__GOAL__.
Count the lines in the entries below that contain the word "algunas", and give only the number.

__RECORDS TO PROCESS__.
○ ○ ○ ○

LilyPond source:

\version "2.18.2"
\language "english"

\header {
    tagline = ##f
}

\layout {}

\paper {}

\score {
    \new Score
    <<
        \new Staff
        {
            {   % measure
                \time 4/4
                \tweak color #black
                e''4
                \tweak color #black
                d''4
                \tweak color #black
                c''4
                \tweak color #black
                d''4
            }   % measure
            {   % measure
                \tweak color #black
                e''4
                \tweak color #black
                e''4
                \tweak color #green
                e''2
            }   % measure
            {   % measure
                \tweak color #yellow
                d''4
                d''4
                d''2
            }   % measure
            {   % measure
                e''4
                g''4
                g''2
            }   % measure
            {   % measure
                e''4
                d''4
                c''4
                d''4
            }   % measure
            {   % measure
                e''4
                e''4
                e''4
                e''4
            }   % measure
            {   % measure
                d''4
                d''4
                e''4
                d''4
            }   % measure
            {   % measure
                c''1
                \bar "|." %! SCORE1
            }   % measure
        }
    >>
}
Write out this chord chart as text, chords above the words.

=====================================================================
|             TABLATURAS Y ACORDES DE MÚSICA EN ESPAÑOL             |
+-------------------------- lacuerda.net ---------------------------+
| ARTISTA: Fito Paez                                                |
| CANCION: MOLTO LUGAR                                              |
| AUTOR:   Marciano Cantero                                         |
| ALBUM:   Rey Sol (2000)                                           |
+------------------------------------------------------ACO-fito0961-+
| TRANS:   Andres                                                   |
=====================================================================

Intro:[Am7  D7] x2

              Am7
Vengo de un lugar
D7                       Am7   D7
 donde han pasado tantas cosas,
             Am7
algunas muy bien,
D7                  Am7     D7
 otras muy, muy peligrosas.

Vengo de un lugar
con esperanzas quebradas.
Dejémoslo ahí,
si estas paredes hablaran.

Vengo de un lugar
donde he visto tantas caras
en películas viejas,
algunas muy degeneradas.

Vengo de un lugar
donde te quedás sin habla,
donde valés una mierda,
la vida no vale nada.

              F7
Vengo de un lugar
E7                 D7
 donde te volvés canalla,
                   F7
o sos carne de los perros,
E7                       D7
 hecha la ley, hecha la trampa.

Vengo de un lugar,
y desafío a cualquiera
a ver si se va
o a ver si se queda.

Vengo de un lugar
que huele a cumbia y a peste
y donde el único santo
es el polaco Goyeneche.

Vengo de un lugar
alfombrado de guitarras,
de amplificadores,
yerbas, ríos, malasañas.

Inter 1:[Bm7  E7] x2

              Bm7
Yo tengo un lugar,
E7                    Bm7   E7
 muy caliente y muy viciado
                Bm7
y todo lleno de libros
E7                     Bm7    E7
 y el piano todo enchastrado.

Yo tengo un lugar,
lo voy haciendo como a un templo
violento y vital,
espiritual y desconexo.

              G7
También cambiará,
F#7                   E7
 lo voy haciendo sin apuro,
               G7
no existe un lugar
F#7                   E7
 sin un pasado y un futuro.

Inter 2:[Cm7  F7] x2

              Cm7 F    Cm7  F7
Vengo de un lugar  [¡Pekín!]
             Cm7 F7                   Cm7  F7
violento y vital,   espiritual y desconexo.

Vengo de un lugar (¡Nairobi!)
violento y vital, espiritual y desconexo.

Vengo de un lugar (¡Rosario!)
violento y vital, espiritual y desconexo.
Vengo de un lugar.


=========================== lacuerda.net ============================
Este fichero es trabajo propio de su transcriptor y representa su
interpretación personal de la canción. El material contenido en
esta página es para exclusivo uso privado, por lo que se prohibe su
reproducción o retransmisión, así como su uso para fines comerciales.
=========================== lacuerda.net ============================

○ ○ ○ ○

__EXERCISE RESULT__.
2